Quel étage descend, et de combien ? L'examen répond, à condition d'avoir refoulé les étages un par un. ⚠️ Plusieurs étages sont concernés dans la majorité des cas, et n'en traiter qu'un expose à voir apparaître le suivant.

Quelle est la gêne ? ⚠️ C'est la seule question qui décide. Un prolapsus qui descend jusqu'à la vulve et que la patiente ne remarque pas ne se traite pas ; un prolapsus modeste qui l'empêche de marcher se traite.

Qu'est-ce qui pousse ? Constipation chronique, toux chronique, surpoids, port de charges. ⚠️ Ces causes se traitent avant, pendant et après, faute de quoi tout ce qui sera fait sera défait.

Ce qui se distingue et qu'on confond : ⚠️ le prolapsus n'est pas l'incontinence. Les deux coexistent souvent, ils ne relèvent pas du même traitement, et une fuite peut être masquée par le prolapsus lui-même.

Ce qui doit faire chercher autre chose : une masse qui ne se réduit pas, un saignement, une douleur permanente, ⚠️ et une extériorisation par l'anus, qui est un prolapsus du rectum et non un prolapsus génital.

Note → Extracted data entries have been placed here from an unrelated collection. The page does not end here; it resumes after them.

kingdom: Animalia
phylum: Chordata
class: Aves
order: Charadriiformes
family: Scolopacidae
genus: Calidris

Ce qui fait reconsidérer : une plainte qui ne correspond pas à ce que l'examen montre.

À retenir

Quel étage, quelle gêne, qu'est-ce qui pousse. Seule la deuxième réponse conduit à traiter.

À retenir

  • Plusieurs étages sont concernés dans la majorité des cas.
  • La gêne est la seule question qui décide d'un traitement.
  • Ce qui pousse se traite avant, pendant et après.
  • Le prolapsus n'est pas l'incontinence, et une fuite peut être masquée par lui.
  • Une extériorisation par l'anus est un prolapsus du rectum, pas un prolapsus génital.

En pratique

  • Étages atteints identifiés séparément
  • Degré de descente quantifié
  • Gêne fonctionnelle évaluée et écrite
  • Facteurs qui poussent identifiés
  • Incontinence distinguée du prolapsus
  • Fuite masquée recherchée
  • Origine anale envisagée si extériorisation par l'anus

Urgence vitale

Un prolapsus n'est presque jamais une urgence, et les rares situations qui le sont ne se manifestent pas par le prolapsus.

La rétention d'urine. Un prolapsus important peut couder l'urètre et empêcher la vidange. Une envie permanente sans miction, une masse hypogastrique et une douleur imposent un sondage sans attendre.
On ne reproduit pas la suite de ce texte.